EXERCISE GOAL
In the records below, find the line holding "right ear: (173, 229)"; copy it and every line after it to the end, omitting all images.

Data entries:
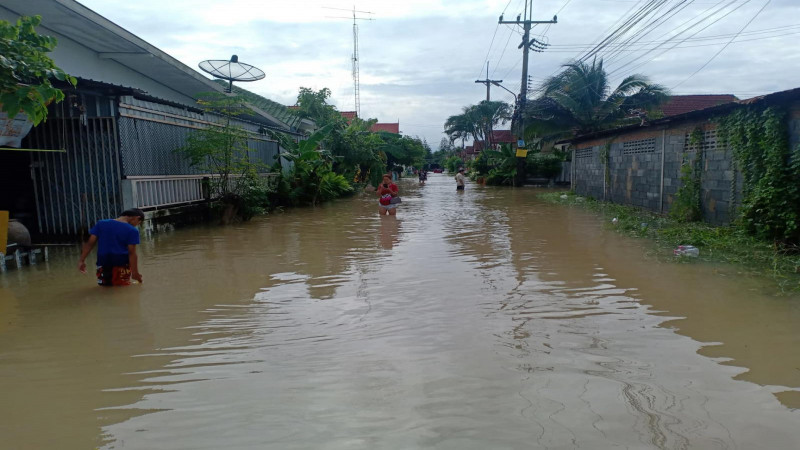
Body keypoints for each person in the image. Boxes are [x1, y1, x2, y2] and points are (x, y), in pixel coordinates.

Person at [78, 208, 145, 286]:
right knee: (120, 291)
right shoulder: (132, 230)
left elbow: (89, 243)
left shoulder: (101, 224)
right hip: (121, 265)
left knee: (104, 288)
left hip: (102, 264)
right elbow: (132, 253)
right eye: (138, 223)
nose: (136, 225)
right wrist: (135, 273)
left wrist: (81, 260)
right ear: (137, 218)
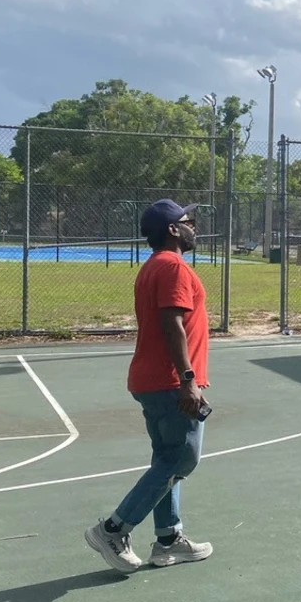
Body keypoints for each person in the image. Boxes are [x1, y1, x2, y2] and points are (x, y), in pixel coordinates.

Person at [84, 199, 215, 573]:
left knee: (166, 461)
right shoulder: (172, 267)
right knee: (181, 459)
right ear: (173, 229)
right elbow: (171, 323)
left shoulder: (153, 266)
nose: (195, 227)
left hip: (153, 380)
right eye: (189, 221)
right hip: (170, 382)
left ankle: (169, 541)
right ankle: (113, 529)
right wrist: (188, 380)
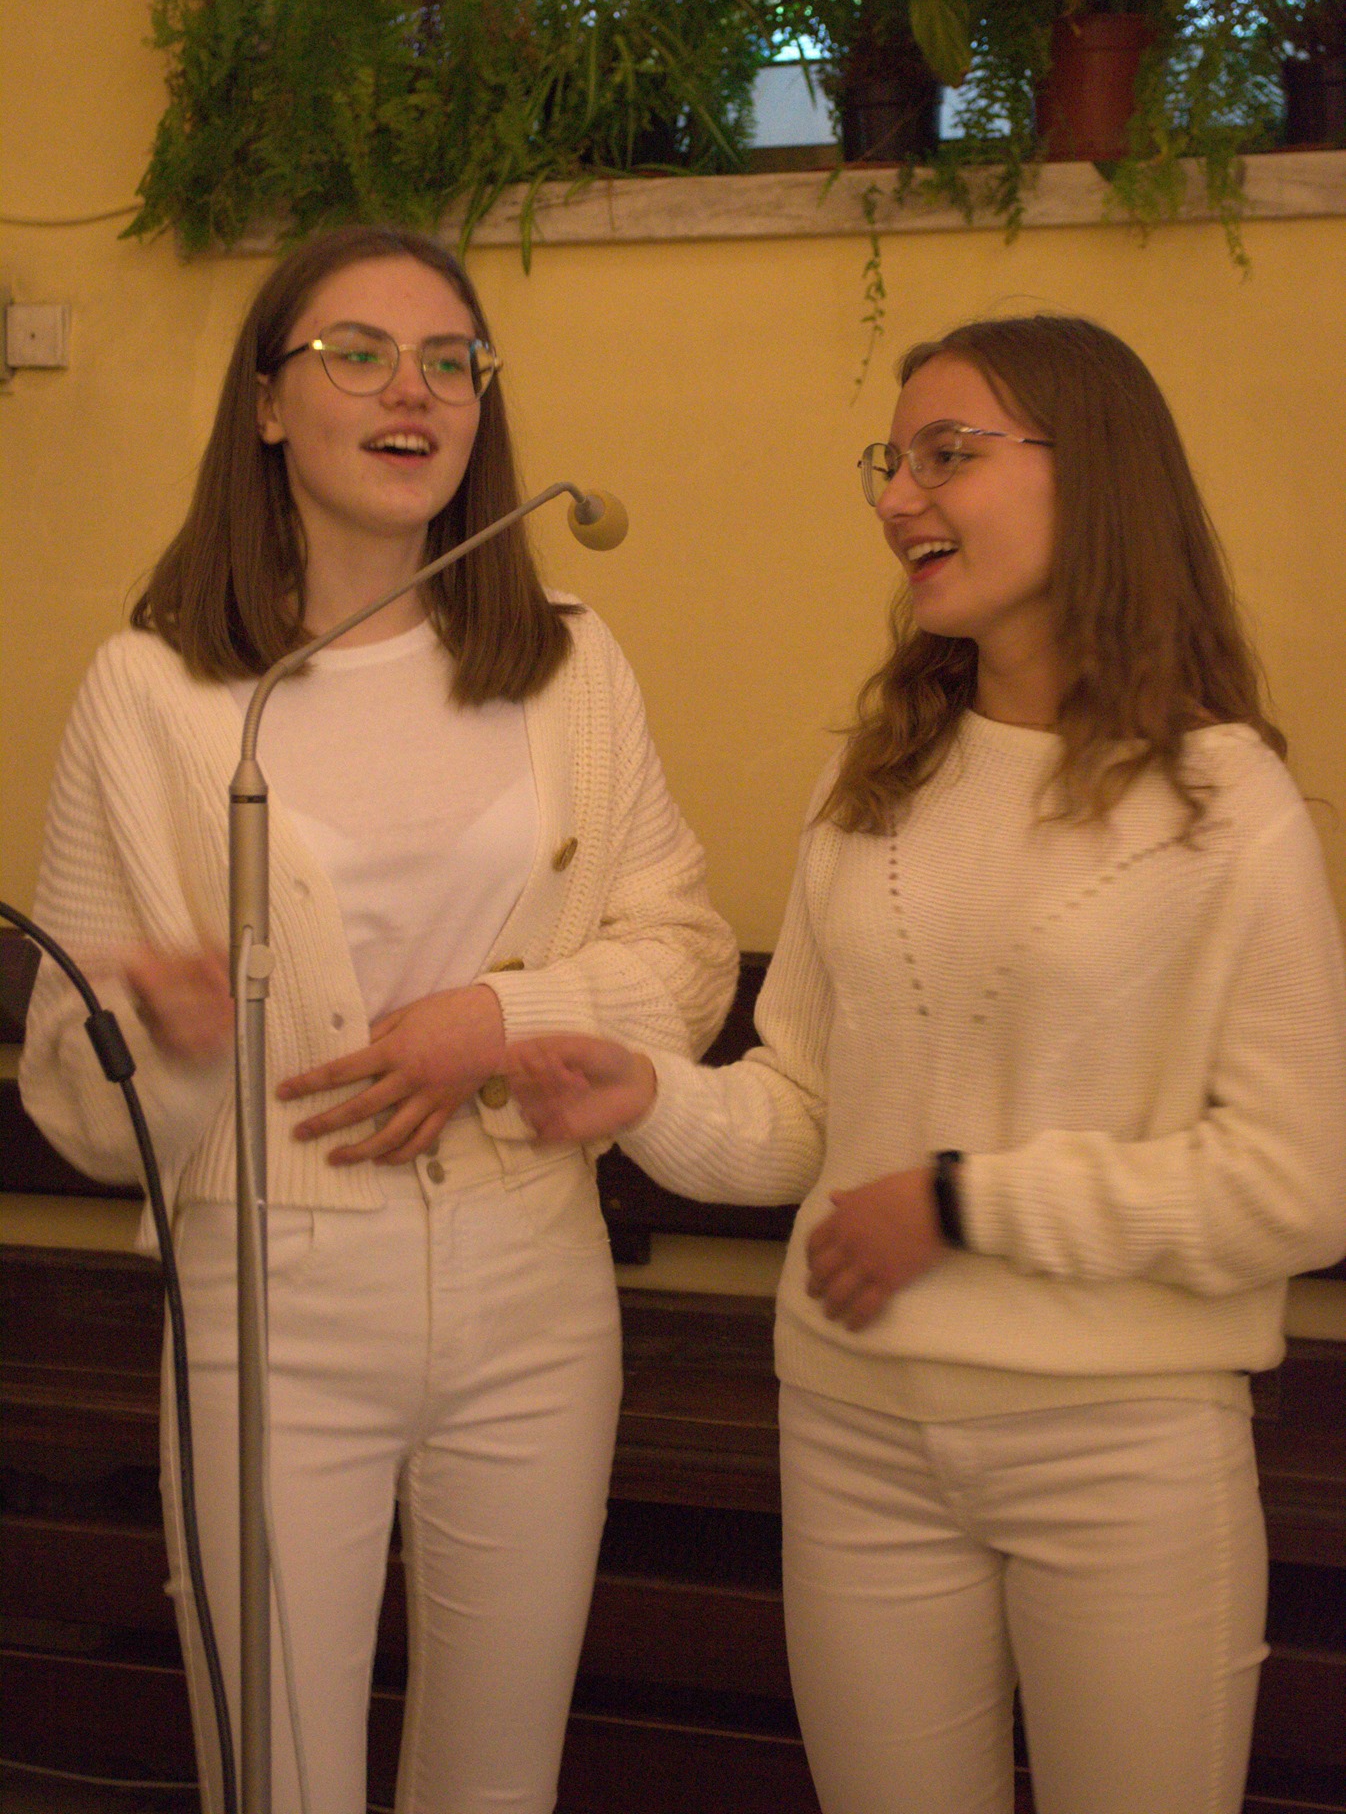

WRITTEN RESPONSE
right ear: (173, 229)
right elbow: (171, 323)
left shoulder: (153, 266)
nose: (195, 227)
left hip: (153, 380)
right eye: (189, 221)
right hip: (170, 382)
left ankle: (169, 541)
right ankle: (113, 529)
right wrist: (188, 380)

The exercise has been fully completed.